[Items from a dataset]
[Start of section]

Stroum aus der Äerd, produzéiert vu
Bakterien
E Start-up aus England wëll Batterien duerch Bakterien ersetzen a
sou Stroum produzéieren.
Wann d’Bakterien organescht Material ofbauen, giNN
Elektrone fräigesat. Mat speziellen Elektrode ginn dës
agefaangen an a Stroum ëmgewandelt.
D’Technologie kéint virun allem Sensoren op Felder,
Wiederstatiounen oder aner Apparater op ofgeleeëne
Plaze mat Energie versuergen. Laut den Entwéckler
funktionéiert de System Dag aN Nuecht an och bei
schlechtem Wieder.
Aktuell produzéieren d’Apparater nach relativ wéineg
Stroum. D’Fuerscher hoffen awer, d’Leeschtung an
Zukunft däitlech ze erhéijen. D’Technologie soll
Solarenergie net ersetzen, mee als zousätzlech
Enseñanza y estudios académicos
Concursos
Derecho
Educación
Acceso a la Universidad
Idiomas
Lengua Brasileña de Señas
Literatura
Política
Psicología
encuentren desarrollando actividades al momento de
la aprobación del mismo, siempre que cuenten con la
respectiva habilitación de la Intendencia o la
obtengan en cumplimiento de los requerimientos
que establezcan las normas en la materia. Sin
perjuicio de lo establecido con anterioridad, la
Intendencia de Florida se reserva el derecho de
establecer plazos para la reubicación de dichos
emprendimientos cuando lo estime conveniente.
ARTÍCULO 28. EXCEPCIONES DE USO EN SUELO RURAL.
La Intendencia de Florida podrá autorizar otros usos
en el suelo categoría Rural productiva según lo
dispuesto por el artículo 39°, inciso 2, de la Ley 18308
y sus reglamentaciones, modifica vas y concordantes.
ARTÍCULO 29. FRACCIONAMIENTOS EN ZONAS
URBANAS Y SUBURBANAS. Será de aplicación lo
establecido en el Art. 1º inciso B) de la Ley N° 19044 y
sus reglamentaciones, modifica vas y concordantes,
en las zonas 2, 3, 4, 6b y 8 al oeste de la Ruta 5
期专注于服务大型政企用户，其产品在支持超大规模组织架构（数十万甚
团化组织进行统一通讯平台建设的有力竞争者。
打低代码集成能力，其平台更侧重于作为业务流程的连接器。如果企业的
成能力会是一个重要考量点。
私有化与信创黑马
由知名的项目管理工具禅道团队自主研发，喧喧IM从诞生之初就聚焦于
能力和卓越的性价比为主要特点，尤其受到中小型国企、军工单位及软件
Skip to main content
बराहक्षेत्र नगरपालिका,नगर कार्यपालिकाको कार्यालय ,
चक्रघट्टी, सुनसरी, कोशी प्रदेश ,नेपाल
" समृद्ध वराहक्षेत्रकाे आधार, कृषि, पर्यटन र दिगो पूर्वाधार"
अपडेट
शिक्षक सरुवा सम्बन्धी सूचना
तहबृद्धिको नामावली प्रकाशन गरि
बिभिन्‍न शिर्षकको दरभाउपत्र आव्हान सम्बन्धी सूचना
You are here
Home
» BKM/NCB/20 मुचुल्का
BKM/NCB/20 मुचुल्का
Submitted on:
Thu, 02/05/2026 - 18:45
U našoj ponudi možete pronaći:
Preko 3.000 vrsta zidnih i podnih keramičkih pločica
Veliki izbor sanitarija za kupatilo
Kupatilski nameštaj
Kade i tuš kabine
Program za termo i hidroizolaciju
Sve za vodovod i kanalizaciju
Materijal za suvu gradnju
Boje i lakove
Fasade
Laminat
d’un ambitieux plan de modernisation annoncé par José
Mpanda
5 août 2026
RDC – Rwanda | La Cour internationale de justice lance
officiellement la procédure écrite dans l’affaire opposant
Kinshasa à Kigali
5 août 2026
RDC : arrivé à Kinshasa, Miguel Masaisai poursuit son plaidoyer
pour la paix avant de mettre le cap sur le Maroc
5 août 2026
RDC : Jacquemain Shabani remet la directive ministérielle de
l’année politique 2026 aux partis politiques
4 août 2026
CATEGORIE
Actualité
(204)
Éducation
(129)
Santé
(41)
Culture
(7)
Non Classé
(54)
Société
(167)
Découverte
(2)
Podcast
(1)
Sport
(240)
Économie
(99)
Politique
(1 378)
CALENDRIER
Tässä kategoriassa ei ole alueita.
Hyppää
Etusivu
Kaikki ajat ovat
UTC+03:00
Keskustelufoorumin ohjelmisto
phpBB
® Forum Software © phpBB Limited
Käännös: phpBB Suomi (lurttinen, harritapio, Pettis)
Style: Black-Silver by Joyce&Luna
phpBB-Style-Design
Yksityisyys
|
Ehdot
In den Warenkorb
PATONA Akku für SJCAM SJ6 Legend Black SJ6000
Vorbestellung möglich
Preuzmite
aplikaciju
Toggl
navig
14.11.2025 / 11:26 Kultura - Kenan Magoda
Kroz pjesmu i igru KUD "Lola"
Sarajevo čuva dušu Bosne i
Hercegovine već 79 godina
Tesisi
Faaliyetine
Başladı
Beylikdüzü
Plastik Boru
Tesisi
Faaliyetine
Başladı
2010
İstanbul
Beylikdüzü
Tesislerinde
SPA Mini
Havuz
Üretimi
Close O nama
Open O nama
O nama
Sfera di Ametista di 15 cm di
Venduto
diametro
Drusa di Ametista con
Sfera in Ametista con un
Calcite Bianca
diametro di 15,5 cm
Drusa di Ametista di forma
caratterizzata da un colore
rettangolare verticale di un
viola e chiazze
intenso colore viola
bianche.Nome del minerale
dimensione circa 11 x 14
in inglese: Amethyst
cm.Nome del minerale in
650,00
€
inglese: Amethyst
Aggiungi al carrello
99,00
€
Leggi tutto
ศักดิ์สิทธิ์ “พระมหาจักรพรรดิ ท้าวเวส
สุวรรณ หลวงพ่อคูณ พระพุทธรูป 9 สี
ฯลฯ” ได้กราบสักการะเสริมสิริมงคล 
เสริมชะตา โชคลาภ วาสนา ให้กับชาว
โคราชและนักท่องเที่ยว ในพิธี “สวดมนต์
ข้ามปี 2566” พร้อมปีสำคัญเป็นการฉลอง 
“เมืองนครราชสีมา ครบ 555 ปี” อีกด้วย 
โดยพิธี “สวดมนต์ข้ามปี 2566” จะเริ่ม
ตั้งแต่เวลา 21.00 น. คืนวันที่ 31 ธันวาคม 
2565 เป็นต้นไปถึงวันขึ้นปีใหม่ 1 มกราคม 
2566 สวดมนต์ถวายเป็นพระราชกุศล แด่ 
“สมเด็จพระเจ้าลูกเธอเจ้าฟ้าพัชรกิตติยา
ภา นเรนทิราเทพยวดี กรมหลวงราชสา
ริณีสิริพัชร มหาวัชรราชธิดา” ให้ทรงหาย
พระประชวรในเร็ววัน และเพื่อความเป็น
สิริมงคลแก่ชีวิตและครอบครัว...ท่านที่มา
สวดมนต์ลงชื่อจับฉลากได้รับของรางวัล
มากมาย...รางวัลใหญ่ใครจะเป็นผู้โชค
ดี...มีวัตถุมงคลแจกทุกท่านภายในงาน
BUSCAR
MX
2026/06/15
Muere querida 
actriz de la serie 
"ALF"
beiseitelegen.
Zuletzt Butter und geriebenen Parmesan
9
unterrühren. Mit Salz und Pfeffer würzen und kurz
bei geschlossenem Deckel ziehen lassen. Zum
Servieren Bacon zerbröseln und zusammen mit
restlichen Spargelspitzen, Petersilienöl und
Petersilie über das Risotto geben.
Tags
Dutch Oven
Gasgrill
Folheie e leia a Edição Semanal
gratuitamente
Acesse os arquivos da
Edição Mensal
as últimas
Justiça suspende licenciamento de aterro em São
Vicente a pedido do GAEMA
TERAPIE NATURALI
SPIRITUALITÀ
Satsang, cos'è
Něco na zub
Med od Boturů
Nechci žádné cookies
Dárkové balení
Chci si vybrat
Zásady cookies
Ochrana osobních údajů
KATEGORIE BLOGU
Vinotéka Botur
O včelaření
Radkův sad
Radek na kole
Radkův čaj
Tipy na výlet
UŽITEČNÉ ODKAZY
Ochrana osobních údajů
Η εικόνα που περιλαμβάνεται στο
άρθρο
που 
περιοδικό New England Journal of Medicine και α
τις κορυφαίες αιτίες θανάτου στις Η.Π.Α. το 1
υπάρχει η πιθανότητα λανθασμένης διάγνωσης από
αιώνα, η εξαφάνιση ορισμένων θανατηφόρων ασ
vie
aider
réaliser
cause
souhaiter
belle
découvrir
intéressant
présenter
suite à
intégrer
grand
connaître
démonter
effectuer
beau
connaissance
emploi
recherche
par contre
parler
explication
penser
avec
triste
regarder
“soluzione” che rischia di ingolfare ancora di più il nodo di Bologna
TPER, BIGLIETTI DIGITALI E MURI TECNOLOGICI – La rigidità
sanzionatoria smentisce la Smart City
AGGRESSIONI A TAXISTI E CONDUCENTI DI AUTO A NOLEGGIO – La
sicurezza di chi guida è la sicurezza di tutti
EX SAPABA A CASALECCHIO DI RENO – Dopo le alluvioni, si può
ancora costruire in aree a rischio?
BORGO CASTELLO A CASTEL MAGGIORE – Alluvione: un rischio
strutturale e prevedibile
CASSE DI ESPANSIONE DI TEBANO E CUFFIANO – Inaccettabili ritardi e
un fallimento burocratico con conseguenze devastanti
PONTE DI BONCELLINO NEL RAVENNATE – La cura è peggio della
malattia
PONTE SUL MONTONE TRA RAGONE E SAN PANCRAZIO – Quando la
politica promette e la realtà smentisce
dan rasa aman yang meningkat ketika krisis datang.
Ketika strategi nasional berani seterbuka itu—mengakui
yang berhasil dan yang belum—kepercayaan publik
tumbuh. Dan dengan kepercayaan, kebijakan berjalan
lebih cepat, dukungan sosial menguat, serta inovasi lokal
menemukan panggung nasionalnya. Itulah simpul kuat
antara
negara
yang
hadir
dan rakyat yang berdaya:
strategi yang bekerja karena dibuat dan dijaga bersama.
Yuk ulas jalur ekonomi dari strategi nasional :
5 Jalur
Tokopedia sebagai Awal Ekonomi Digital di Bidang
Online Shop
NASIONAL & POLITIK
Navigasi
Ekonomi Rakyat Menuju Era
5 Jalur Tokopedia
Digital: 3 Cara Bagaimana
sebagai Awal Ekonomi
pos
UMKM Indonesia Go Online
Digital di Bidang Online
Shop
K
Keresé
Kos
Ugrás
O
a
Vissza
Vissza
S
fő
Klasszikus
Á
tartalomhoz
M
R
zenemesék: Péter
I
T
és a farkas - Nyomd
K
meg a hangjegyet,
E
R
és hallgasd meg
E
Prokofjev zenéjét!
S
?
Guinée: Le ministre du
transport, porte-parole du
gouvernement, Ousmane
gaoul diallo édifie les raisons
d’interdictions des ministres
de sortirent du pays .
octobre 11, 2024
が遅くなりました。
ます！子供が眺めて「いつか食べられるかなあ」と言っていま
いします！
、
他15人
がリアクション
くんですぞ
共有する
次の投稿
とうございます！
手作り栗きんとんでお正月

[End of section]

Your assignment: Repeat the entries above exactly, from the first line through the line containing "perjuicio de lo".

Result of the exercise:
Stroum aus der Äerd, produzéiert vu
Bakterien
E Start-up aus England wëll Batterien duerch Bakterien ersetzen a
sou Stroum produzéieren.
Wann d’Bakterien organescht Material ofbauen, giNN
Elektrone fräigesat. Mat speziellen Elektrode ginn dës
agefaangen an a Stroum ëmgewandelt.
D’Technologie kéint virun allem Sensoren op Felder,
Wiederstatiounen oder aner Apparater op ofgeleeëne
Plaze mat Energie versuergen. Laut den Entwéckler
funktionéiert de System Dag aN Nuecht an och bei
schlechtem Wieder.
Aktuell produzéieren d’Apparater nach relativ wéineg
Stroum. D’Fuerscher hoffen awer, d’Leeschtung an
Zukunft däitlech ze erhéijen. D’Technologie soll
Solarenergie net ersetzen, mee als zousätzlech
Enseñanza y estudios académicos
Concursos
Derecho
Educación
Acceso a la Universidad
Idiomas
Lengua Brasileña de Señas
Literatura
Política
Psicología
encuentren desarrollando actividades al momento de
la aprobación del mismo, siempre que cuenten con la
respectiva habilitación de la Intendencia o la
obtengan en cumplimiento de los requerimientos
que establezcan las normas en la materia. Sin
perjuicio de lo establecido con anterioridad, la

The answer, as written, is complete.